Essen. .
Es ist der wohl heißeste Deal im Revier: der Bieterkampf um den fünftgrößten deutschen Stromerzeuger Steag in Essen. Das Rennen hat das Stadtwerke-Konsortium Rhein-Ruhr gemacht, zu dem die kommunalen Versorger in Duisburg, Dortmund, Essen, Dinslaken, Bochum und Oberhausen gehören.
Der Vorstand der Steag-Muttergesellschaft Evonik hat beschlossen, dem kommunalen Verbund den Zuschlag für 51 Prozent zu geben: für stolze 649 Millionen Euro, die auf einen Bruttowert des gesamten Unternehmens von 3,77 Milliarden Euro gerechnet sind. Abzüglich der Schulden, der Pensionsverpflichtungen und der Beteiligungen anderer Unternehmen, etwa an Kraftwerken, hat die Steag nach Informationen dieser Zeitung einen Gesamtwert von 1,24 Milliarden Euro.
Die Stadtwerke hielten sich mit Hinweis auf noch ausstehende Ratsbeschlüsse mit Kommentierungen zurück. Vermutlich nicht zuletzt deshalb, da in den letzten Tagen das Risiko des Geschäfts Thema in manchem Stadtrat war. Die Ratsentscheidungen in Bochum, Dortmund und Dinslaken stehen noch an. In Bochum äußerte der wirtschaftspolitische Sprecher der CDU-Fraktion, Roland Mitschke, „große Bedenken“. Es fehlten konkrete Aussagen zur Rendite.
Interesse in Hagen, Gevelsberg und Herne
In den Verhandlungskreisen hieß es allerdings, der Ausfall des einen oder anderen Stadtwerkes wäre kein Beinbruch, da bereits andere kommunale Versorger wie die in Hagen, Gevelsberg oder Herne Interesse angemeldet hätten.
Der endgültig ausgehandelte Preis liegt mit 649 Millionen Euro etwa in der Mitte der Verhandlungsspanne von 614 bis 680 Millionen Euro. Wie es weiter hieß, haben die Kommunen bis Sommer 2011 Zeit, in den Stadträten die Beschlüsse über den Zukauf der restlichen 49 Prozent einzuholen. Innerhalb der kommenden drei bis fünf Jahre müssten die Anteile dann an den Stadtwerkeverbund übergehen. Die Finanzierung müssen die kommunalen Betriebe dem Vernehmen nach noch nicht jetzt bereit stellen.

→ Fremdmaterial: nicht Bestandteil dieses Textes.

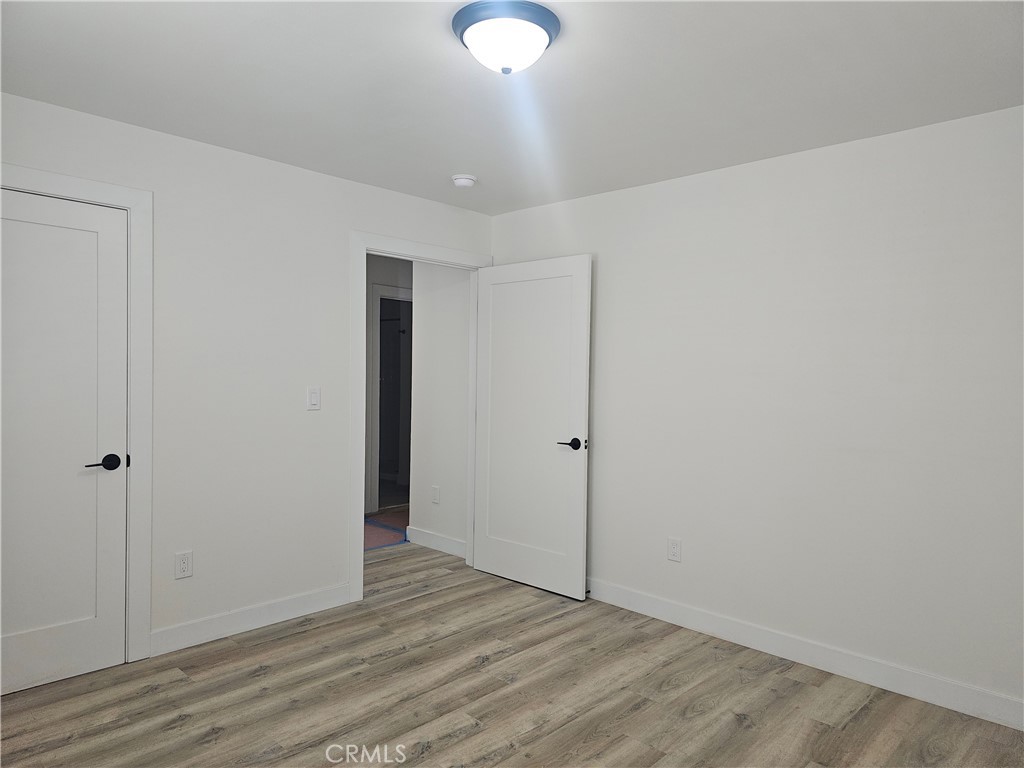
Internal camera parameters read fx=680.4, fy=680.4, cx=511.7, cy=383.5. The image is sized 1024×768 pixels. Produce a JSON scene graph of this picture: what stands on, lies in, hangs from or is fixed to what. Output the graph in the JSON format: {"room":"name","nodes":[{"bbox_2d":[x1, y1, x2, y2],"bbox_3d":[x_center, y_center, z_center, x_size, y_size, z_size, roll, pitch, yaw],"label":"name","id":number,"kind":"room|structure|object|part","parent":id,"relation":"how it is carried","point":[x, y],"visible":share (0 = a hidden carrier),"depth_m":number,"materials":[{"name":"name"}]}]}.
{"room":"bedroom","nodes":[
{"label":"bedroom","id":0,"kind":"room"},
{"bbox_2d":[0,91,491,656],"bbox_3d":[-1.464,0.043,3.413,0.123,2.434,3.716,2,1,44],"label":"left wall","id":1,"kind":"structure","parent":0,"point":[346,226],"depth_m":3.41,"materials":[{"name":"white paint"}]},
{"bbox_2d":[0,163,152,663],"bbox_3d":[-1.981,0.188,2.771,0.022,2.148,0.934,2,1,44],"label":"closet door frame","id":2,"kind":"structure","parent":1,"relation":"attached to","point":[132,203],"depth_m":3.06,"materials":[{"name":"white paint"}]},
{"bbox_2d":[0,186,130,696],"bbox_3d":[-2.001,0.240,2.755,0.109,2.026,0.760,2,1,44],"label":"closet door","id":3,"kind":"structure","parent":2,"relation":"in","point":[18,644],"depth_m":2.88,"materials":[{"name":"white paint"}]},
{"bbox_3d":[-1.769,0.350,2.979,0.132,0.065,0.162,2,1,44],"label":"closet door handle","id":4,"kind":"part","parent":3,"relation":"part of","materials":[{"name":"black metal"}]},
{"bbox_2d":[174,550,192,578],"bbox_3d":[-1.568,0.864,3.249,0.008,0.124,0.077,2,1,44],"label":"wall socket","id":5,"kind":"object","parent":1,"relation":"attached to","point":[183,566],"visible":0.98,"depth_m":3.25,"materials":[{"name":"white plastic"}]},
{"bbox_2d":[149,583,353,655],"bbox_3d":[-1.302,1.197,3.518,0.014,0.115,1.090,2,1,44],"label":"baseboard","id":6,"kind":"structure","parent":1,"relation":"attached to","point":[299,599],"depth_m":3.45,"materials":[{"name":"white paint"}]},
{"bbox_2d":[306,386,320,410],"bbox_3d":[-1.080,0.079,3.706,0.013,0.125,0.075,2,1,44],"label":"light switch","id":7,"kind":"object","parent":1,"relation":"attached to","point":[314,394],"visible":0.98,"depth_m":3.70,"materials":[{"name":"white plastic"}]},
{"bbox_2d":[349,230,493,605],"bbox_3d":[-0.561,0.184,4.314,0.101,2.144,1.091,2,1,44],"label":"door frame","id":8,"kind":"structure","parent":1,"relation":"attached to","point":[363,242],"depth_m":3.93,"materials":[{"name":"white paint"}]},
{"bbox_2d":[472,253,591,598],"bbox_3d":[0.097,0.246,4.297,0.894,2.035,0.150,2,1,44],"label":"open door","id":9,"kind":"structure","parent":8,"relation":"attached to","point":[492,553],"depth_m":4.24,"materials":[{"name":"white paint"}]},
{"bbox_3d":[0.348,0.351,3.948,0.167,0.065,0.150,2,1,44],"label":"lever handle","id":10,"kind":"part","parent":9,"relation":"part of","materials":[{"name":"black metal"}]},
{"bbox_2d":[364,253,410,516],"bbox_3d":[-1.508,0.012,6.169,0.122,2.414,3.833,2,1,44],"label":"hallway far wall","id":11,"kind":"structure","parent":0,"point":[391,263],"depth_m":6.30,"materials":[{"name":"grey paint"}]},
{"bbox_2d":[368,284,412,515],"bbox_3d":[-0.999,0.146,6.646,0.135,2.134,0.982,2,1,44],"label":"hallway door frame","id":12,"kind":"structure","parent":11,"relation":"attached to","point":[376,293],"depth_m":6.31,"materials":[{"name":"white paint"}]},
{"bbox_2d":[409,262,471,553],"bbox_3d":[-0.456,0.042,5.105,0.809,2.407,0.121,2,1,44],"label":"hallway wall","id":13,"kind":"structure","parent":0,"point":[429,304],"depth_m":5.09,"materials":[{"name":"white paint"}]},
{"bbox_2d":[431,485,439,502],"bbox_3d":[-0.580,0.836,5.135,0.077,0.127,0.008,2,1,44],"label":"hallway socket","id":14,"kind":"object","parent":13,"relation":"attached to","point":[435,493],"visible":0.98,"depth_m":5.13,"materials":[{"name":"white plastic"}]},
{"bbox_2d":[406,526,466,558],"bbox_3d":[-0.537,1.185,5.063,0.796,0.116,0.015,2,1,44],"label":"baseboard","id":15,"kind":"structure","parent":13,"relation":"attached to","point":[448,541],"depth_m":5.08,"materials":[{"name":"white paint"}]},
{"bbox_2d":[0,0,1023,214],"bbox_3d":[-0.150,-1.172,2.349,4.671,0.108,4.172,2,1,44],"label":"ceiling","id":16,"kind":"structure","parent":0,"point":[452,162],"depth_m":2.52,"materials":[{"name":"white paint"}]},
{"bbox_2d":[451,174,476,188],"bbox_3d":[-0.268,-1.123,3.780,0.136,0.045,0.135,2,1,44],"label":"smoke detector","id":17,"kind":"object","parent":16,"relation":"attached to","point":[465,181],"visible":0.99,"depth_m":3.74,"materials":[{"name":"white plastic"}]},
{"bbox_2d":[451,0,561,73],"bbox_3d":[-0.018,-1.056,2.149,0.341,0.143,0.341,2,1,44],"label":"ceiling light","id":18,"kind":"object","parent":16,"relation":"attached to","point":[550,35],"visible":0.99,"depth_m":2.06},
{"bbox_2d":[0,534,1023,767],"bbox_3d":[-0.236,1.333,3.201,6.213,0.099,5.450,2,1,44],"label":"floor","id":19,"kind":"structure","parent":0,"point":[473,736],"depth_m":2.79,"materials":[{"name":"brown wood"}]},
{"bbox_2d":[364,508,409,551],"bbox_3d":[-1.079,1.226,5.829,1.423,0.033,1.565,2,1,44],"label":"floor paper","id":20,"kind":"object","parent":19,"relation":"on","point":[380,538],"visible":0.25,"depth_m":5.64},
{"bbox_2d":[492,104,1023,720],"bbox_3d":[1.275,0.099,3.383,4.040,2.417,0.123,2,1,44],"label":"right wall","id":21,"kind":"structure","parent":0,"point":[618,194],"depth_m":3.14,"materials":[{"name":"white paint"}]},
{"bbox_2d":[667,537,681,561],"bbox_3d":[0.877,0.897,3.684,0.078,0.126,0.008,2,1,44],"label":"wall socket","id":22,"kind":"object","parent":21,"relation":"attached to","point":[673,551],"visible":0.99,"depth_m":3.68,"materials":[{"name":"white plastic"}]},
{"bbox_2d":[587,578,1023,730],"bbox_3d":[1.253,1.252,3.309,3.552,0.115,0.014,2,1,44],"label":"baseboard","id":23,"kind":"structure","parent":21,"relation":"attached to","point":[673,607],"depth_m":3.11,"materials":[{"name":"white paint"}]}
]}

Rethmann möglicher Partner
Für diesen 49-Prozentanteil wollen die Stadtwerke einen Partner suchen. Die Entsorger-Gruppe der Familie Rethmann hat jüngst Interesse an einer 50/50-Partnerschaft bekundet und offenbar auch gestern noch nicht aufgesteckt. „Wir sind überzeugt, dass die Evonik-Gesellschafter an einer Lösung interessiert sind, die zum Wohle Nordrhein-Westfalens eine starke Finanzierung und deutliche Investitionen in die Steag sicherstellt“, sagte ein Rethmann-Sprecher. Auch die CDU-Fraktion in NRW sprach sich mit Blick auf das Risiko für den Einstieg eines Privaten aus.

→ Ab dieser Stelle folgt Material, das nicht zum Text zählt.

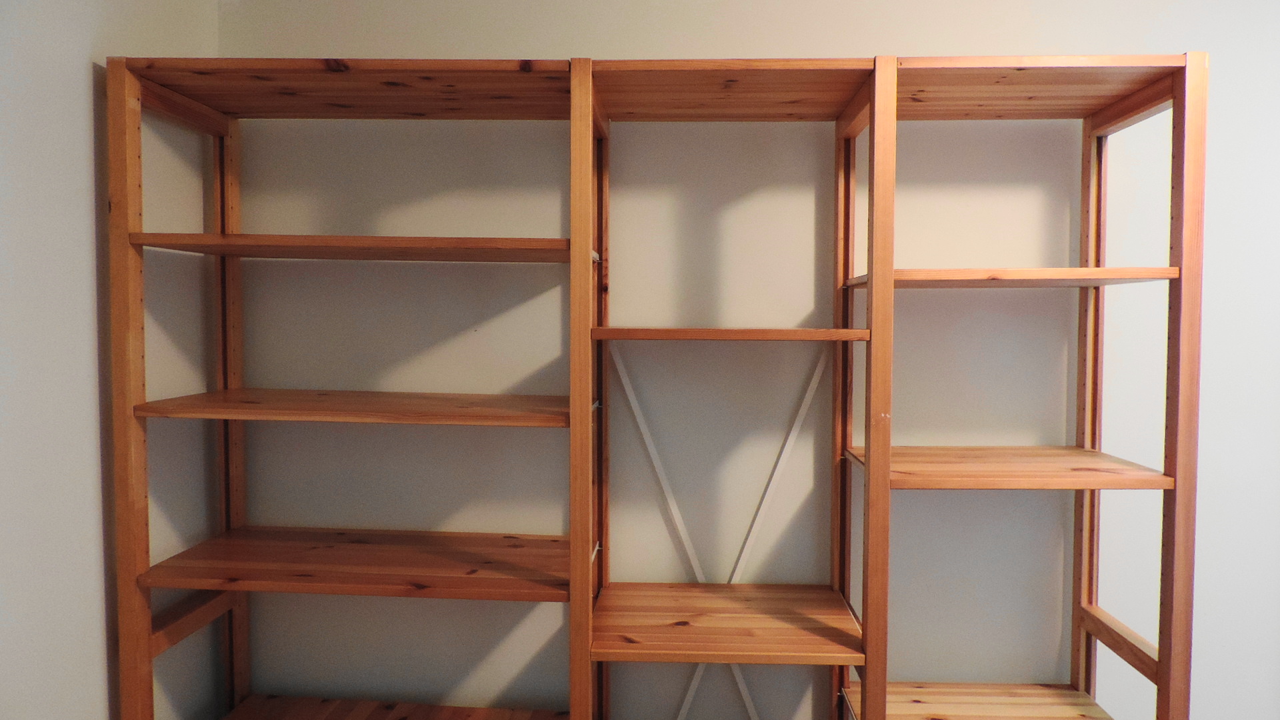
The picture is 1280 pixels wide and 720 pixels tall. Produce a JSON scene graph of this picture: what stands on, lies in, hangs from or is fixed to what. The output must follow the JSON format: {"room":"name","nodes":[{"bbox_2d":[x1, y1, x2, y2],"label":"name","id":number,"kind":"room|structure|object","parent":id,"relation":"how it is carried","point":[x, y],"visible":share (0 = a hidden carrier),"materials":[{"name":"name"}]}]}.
{"room":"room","nodes":[
{"label":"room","id":0,"kind":"room"},
{"bbox_2d":[0,0,222,719],"label":"left wall","id":1,"kind":"structure","parent":0,"point":[84,156],"materials":[{"name":"white paint"}]},
{"bbox_2d":[201,0,1279,716],"label":"back wall","id":2,"kind":"structure","parent":0,"point":[1175,35],"materials":[{"name":"paint"}]},
{"label":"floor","id":3,"kind":"structure","parent":0,"visible":0},
{"bbox_2d":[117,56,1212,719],"label":"shelving unit","id":4,"kind":"object","parent":3,"relation":"on","point":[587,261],"visible":0.98,"materials":[{"name":"brown wood"}]},
{"bbox_2d":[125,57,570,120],"label":"top shelf","id":5,"kind":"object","parent":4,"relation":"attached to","point":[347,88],"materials":[{"name":"brown wood"}]},
{"bbox_2d":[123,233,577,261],"label":"shelf","id":6,"kind":"object","parent":4,"relation":"in","point":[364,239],"visible":0.94,"materials":[{"name":"brown wood"}]},
{"bbox_2d":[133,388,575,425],"label":"shelf","id":7,"kind":"object","parent":4,"relation":"in","point":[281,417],"visible":0.98,"materials":[{"name":"brown wood"}]},
{"bbox_2d":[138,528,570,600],"label":"shelf","id":8,"kind":"object","parent":4,"relation":"in","point":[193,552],"visible":0.98,"materials":[{"name":"brown wood"}]},
{"bbox_2d":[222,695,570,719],"label":"shelf","id":9,"kind":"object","parent":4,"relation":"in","point":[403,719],"visible":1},
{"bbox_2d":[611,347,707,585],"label":"diagonal brace","id":10,"kind":"object","parent":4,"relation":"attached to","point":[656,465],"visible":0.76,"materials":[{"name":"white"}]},
{"bbox_2d":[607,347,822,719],"label":"diagonal brace","id":11,"kind":"object","parent":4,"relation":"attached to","point":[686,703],"visible":0.7,"materials":[{"name":"white metal"}]},
{"bbox_2d":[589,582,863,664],"label":"shelf","id":12,"kind":"object","parent":4,"relation":"in","point":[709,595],"visible":0.99,"materials":[{"name":"brown wood"}]},
{"bbox_2d":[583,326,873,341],"label":"shelf","id":13,"kind":"object","parent":4,"relation":"attached to","point":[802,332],"visible":0.98,"materials":[{"name":"brown wood"}]},
{"bbox_2d":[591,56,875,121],"label":"top shelf","id":14,"kind":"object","parent":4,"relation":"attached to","point":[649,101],"visible":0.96,"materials":[{"name":"brown wood"}]},
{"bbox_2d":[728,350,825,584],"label":"diagonal brace","id":15,"kind":"object","parent":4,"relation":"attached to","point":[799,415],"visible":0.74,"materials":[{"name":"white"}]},
{"bbox_2d":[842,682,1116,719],"label":"wooden shelf","id":16,"kind":"object","parent":4,"relation":"in","point":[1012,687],"visible":0.98,"materials":[{"name":"brown wood"}]},
{"bbox_2d":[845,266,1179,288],"label":"shelf","id":17,"kind":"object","parent":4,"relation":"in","point":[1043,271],"visible":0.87,"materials":[{"name":"brown wood"}]},
{"bbox_2d":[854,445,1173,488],"label":"shelf","id":18,"kind":"object","parent":4,"relation":"in","point":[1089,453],"visible":0.97,"materials":[{"name":"brown wood"}]},
{"bbox_2d":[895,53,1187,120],"label":"top shelf","id":19,"kind":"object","parent":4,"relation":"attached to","point":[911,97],"visible":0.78,"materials":[{"name":"brown wood"}]}
]}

Sowohl der Evonik-Aufsichtsrat als auch das politisch besetzte Kuratorium des Evonik-Mehrheitseigentümers RAG-Stiftung müssen noch zustimmen. Ebenso brauchen die Kommunen noch das Okay der Bezirksregierungen. Für Evonik bedeutet der Verkauf die Chance, den Konzern weiter zum Chemie-Unternehmen auszubauen, die Verschuldung zu reduzieren und bessere Noten von Rating-Agenturen zu erhalten. NRW-Umweltminister Remmel (Grüne) begrüßte den geplanten Einstieg und einen „neuen starken Akteur auf dem heimischen Energiemarkt“.